Reputation: 42100
I am coming from Java background and completely new at Python.
Now I have got a Python project that consists of a few Python scripts and pickle
files stored in Git. The pickle files are serialized sklearn models.
I wonder how to organize this project. I think we should not store the pickle files in Git. We should probably store them as binary dependencies somewhere.
Does it make sense ? What is a common way to store binary dependencies of Python projects
Upvotes: 7
Views: 4047
Reputation: 11489
Git is just fine with binary data. For example, many projects store e.g. images in git repos.
I guess, the rule of thumb is to decide whenever your binary files are source material, an external dependency, or an intermediate build step. Of course, there are no strict rules, so just decide how you feel about them. Here are my suggestions:
If they're (reproducibly) generated from something, .gitignore
the binaries and have scripts that build the necessary data. It could be in the same, or in a separate repo - depending on where it feels best.
Same logic applies if they're obtained from some external source, e.g. an external download. Usually, we don't store dependencies in the repository - we only keep references to them.
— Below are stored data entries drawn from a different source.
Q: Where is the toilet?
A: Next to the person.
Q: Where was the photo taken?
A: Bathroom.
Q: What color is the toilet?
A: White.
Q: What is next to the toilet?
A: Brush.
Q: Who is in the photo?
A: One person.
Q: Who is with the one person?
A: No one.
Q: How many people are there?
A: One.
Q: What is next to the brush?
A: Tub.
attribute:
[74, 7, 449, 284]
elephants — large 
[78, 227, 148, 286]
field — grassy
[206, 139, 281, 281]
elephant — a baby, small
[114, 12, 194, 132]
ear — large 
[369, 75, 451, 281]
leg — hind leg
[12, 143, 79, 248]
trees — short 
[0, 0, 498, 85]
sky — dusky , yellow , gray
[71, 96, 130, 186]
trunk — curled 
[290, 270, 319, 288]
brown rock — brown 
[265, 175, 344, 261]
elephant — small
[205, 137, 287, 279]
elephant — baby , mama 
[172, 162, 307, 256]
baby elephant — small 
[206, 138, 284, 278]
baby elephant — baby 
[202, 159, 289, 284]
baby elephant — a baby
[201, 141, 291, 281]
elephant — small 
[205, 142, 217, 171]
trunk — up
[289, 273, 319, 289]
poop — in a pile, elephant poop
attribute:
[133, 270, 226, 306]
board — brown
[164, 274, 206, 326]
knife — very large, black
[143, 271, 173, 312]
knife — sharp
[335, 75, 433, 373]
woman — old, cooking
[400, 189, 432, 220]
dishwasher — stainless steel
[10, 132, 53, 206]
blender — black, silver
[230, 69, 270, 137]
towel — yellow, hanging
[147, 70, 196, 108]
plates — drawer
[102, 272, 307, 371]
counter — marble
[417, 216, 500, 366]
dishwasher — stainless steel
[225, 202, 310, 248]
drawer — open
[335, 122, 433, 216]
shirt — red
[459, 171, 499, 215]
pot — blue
E.g. we don't keep virtualenvs but only have requirements.txt file - the Java world analogy is (a rough approximation) like not having .jars but only pom.xml or a dependencies section in build.gradle.
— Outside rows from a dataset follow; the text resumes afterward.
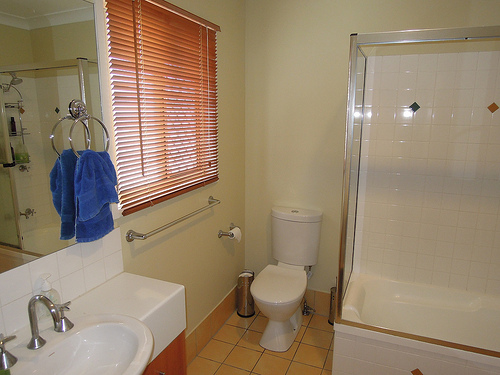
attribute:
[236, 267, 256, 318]
trash can — silver, metal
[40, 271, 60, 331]
dispenser — soap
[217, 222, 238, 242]
holder — silver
If they can be considered to be a source material, e.g. if you manipulate them with Python as an editor - don't worry about the files' binary nature and just have them in your repository.
If they aren't really a source material, but their generation process is really complicated or takes very long, and the files aren't meant to be updated on a regular basis - I think it won't be terribly wrong to have them in the repo. Leaving a note (README.txt or something) about how the files were produced would be a good idea, of course.
Oh, and if the files are large (like, hundreds of megabytes or more), consider taking a look at git-lfs.
Upvotes: 8